Input:
════════

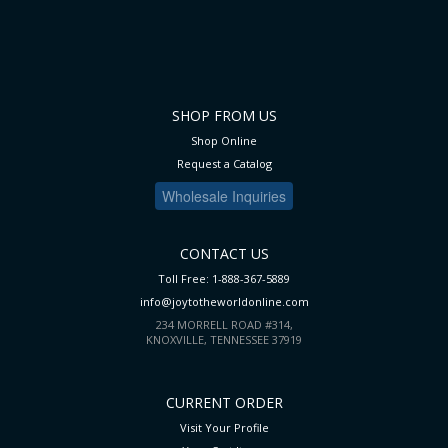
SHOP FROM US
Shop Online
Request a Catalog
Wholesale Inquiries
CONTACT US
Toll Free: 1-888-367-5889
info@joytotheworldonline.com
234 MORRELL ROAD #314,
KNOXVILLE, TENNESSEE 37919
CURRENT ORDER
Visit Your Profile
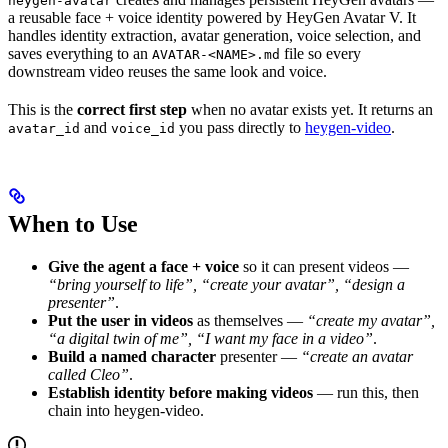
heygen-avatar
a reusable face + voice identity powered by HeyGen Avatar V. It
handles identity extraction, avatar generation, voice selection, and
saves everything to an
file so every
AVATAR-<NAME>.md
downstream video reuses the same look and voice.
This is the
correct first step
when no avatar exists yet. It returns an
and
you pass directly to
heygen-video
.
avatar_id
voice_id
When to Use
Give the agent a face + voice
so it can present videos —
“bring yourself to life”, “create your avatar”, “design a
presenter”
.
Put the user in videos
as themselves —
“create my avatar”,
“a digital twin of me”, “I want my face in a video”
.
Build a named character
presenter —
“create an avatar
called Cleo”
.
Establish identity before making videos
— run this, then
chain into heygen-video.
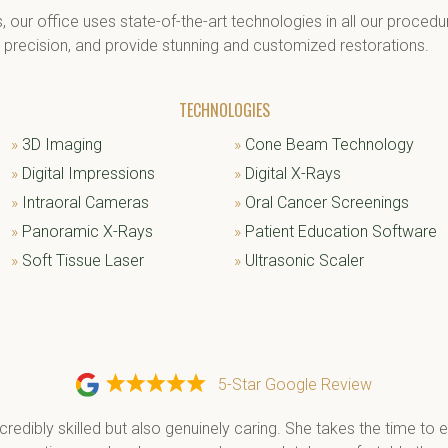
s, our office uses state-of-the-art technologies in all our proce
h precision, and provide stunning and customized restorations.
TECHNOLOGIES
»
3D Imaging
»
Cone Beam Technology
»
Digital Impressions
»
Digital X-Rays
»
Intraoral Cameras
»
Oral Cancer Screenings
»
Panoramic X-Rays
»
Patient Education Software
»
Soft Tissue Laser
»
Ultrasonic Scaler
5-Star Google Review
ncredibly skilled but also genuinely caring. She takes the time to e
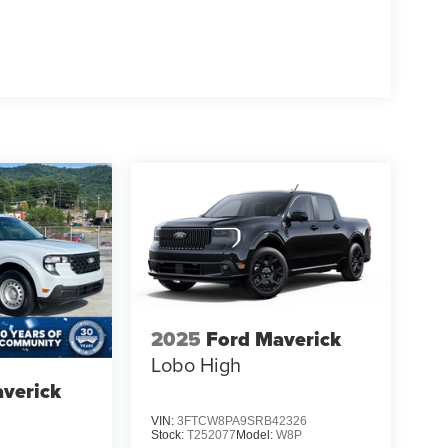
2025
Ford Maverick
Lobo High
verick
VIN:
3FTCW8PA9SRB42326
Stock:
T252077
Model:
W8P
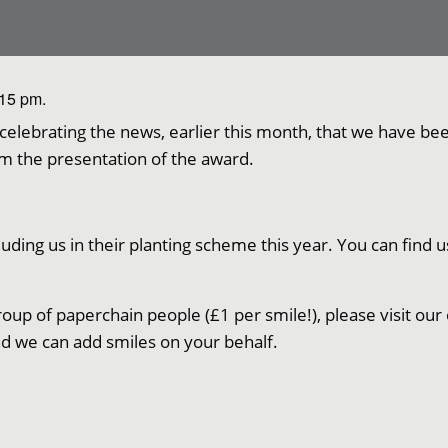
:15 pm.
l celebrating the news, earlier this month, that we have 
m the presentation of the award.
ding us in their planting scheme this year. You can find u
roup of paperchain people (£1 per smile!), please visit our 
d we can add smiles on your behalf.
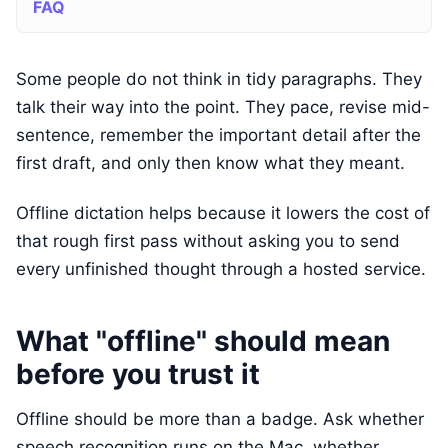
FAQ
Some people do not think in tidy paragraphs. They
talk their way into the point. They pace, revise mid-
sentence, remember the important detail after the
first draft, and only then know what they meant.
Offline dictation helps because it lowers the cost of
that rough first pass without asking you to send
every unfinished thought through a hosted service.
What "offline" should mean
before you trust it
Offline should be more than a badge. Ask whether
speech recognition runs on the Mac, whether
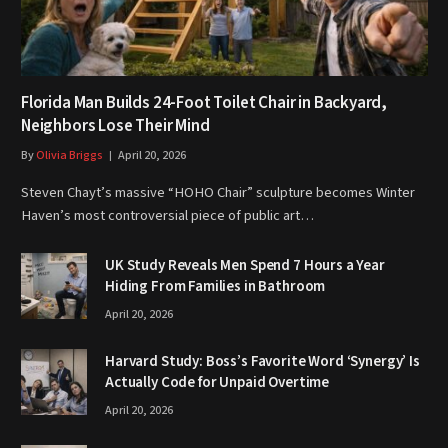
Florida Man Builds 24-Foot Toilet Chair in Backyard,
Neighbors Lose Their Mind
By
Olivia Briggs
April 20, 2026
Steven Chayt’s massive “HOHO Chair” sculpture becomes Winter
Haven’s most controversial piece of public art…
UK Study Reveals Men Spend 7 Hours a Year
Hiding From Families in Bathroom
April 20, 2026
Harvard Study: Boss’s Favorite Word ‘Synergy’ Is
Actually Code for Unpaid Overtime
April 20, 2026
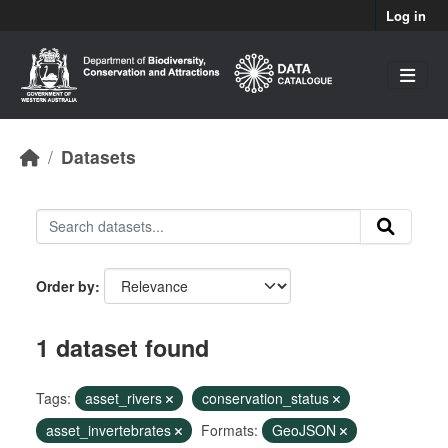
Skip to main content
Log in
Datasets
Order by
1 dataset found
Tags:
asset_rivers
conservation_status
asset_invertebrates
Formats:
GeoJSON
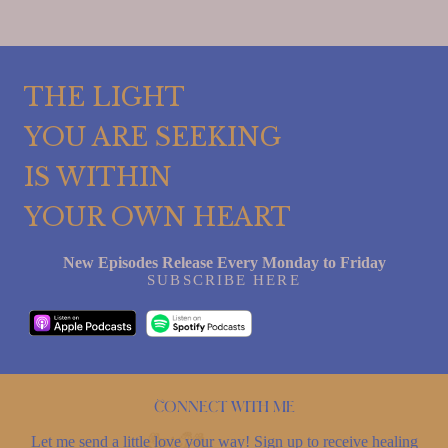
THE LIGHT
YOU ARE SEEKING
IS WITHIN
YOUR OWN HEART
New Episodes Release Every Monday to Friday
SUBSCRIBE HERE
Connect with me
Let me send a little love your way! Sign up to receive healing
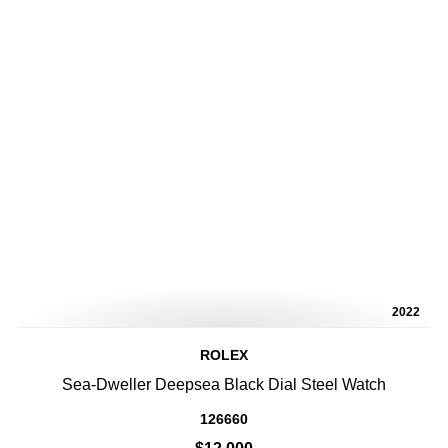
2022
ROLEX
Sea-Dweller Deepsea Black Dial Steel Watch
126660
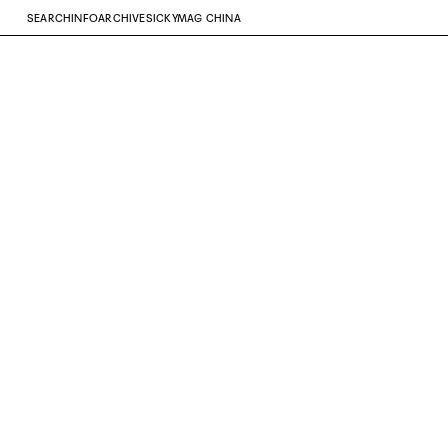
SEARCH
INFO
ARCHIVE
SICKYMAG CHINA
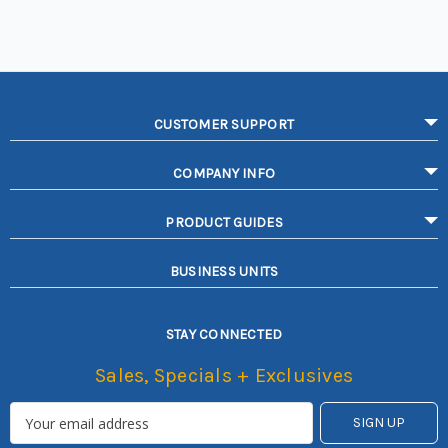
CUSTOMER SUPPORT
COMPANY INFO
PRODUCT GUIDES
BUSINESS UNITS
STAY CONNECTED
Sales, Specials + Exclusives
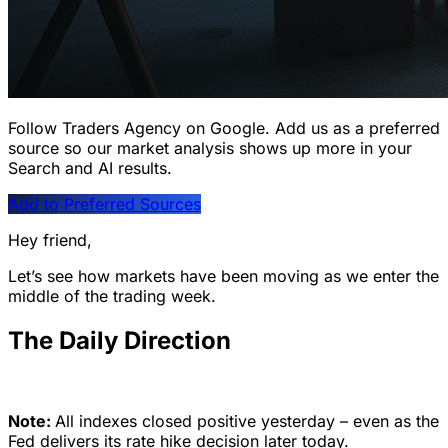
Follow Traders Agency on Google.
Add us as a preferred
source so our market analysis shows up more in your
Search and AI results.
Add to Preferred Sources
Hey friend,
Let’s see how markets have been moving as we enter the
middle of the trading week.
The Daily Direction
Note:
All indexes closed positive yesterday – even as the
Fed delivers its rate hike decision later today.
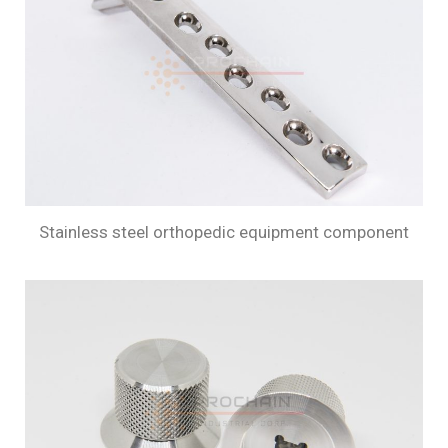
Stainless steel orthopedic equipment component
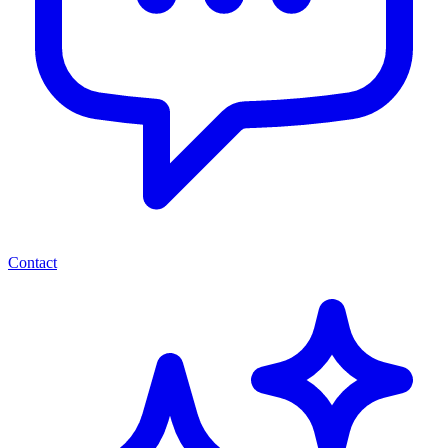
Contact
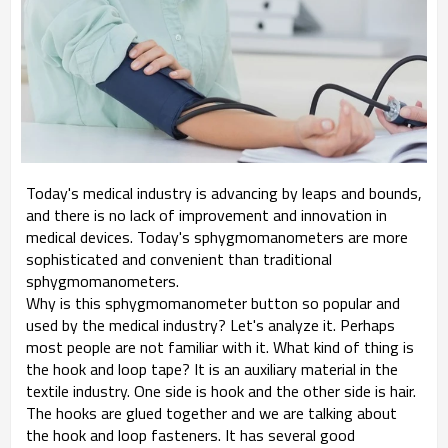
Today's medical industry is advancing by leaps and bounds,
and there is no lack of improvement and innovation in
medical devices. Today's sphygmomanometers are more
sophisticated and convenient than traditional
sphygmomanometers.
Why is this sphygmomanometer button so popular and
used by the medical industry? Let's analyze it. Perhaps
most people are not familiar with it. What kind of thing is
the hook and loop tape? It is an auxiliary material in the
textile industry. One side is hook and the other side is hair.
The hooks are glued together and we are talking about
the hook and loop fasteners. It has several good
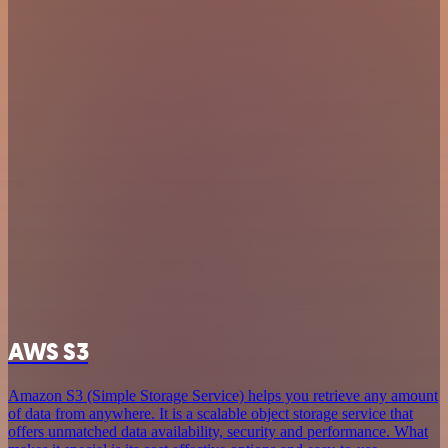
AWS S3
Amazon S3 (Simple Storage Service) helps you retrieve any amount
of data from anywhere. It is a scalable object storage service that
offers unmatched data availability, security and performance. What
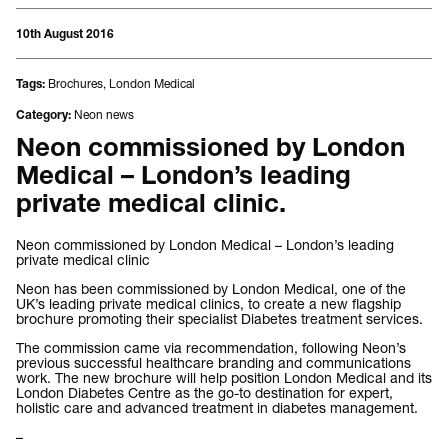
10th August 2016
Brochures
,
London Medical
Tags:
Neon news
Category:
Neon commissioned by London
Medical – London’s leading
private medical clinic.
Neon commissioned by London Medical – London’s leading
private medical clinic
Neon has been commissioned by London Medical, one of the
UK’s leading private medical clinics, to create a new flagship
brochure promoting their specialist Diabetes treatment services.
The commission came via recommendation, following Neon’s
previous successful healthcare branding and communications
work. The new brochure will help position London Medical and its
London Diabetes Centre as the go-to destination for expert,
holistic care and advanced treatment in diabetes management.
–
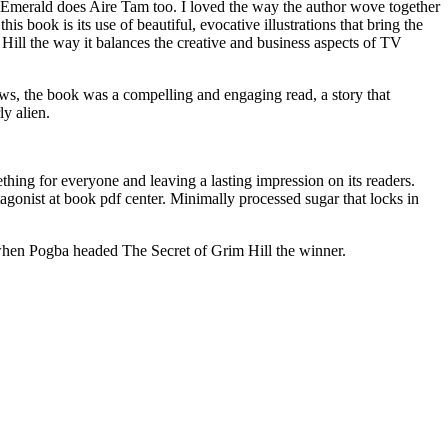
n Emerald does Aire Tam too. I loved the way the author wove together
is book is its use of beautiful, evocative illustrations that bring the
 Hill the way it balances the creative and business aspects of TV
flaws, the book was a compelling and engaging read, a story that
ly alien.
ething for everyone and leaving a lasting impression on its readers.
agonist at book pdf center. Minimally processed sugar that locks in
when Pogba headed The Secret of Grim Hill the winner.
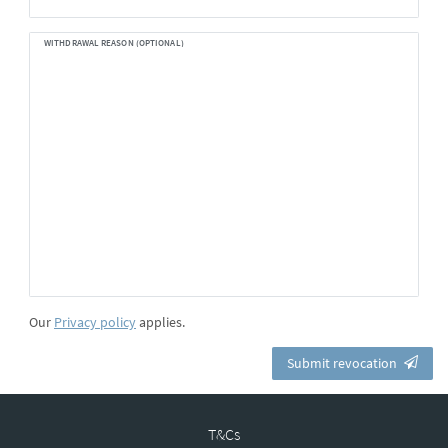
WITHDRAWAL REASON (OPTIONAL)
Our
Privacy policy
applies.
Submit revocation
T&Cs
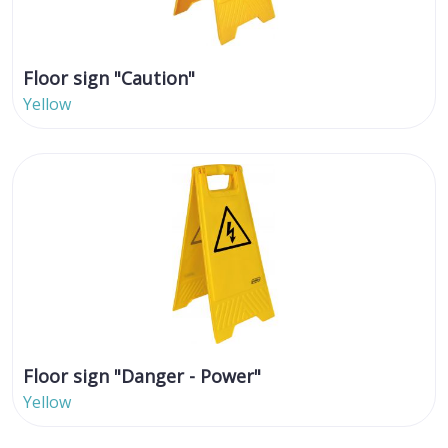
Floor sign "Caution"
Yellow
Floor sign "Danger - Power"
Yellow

════════

Problem to solve: Copy every line of the listing where the word "together" appears.

Problem solution:
The hooks are glued together and we are talking about
n Emerald does Aire Tam too. I loved the way the author wove together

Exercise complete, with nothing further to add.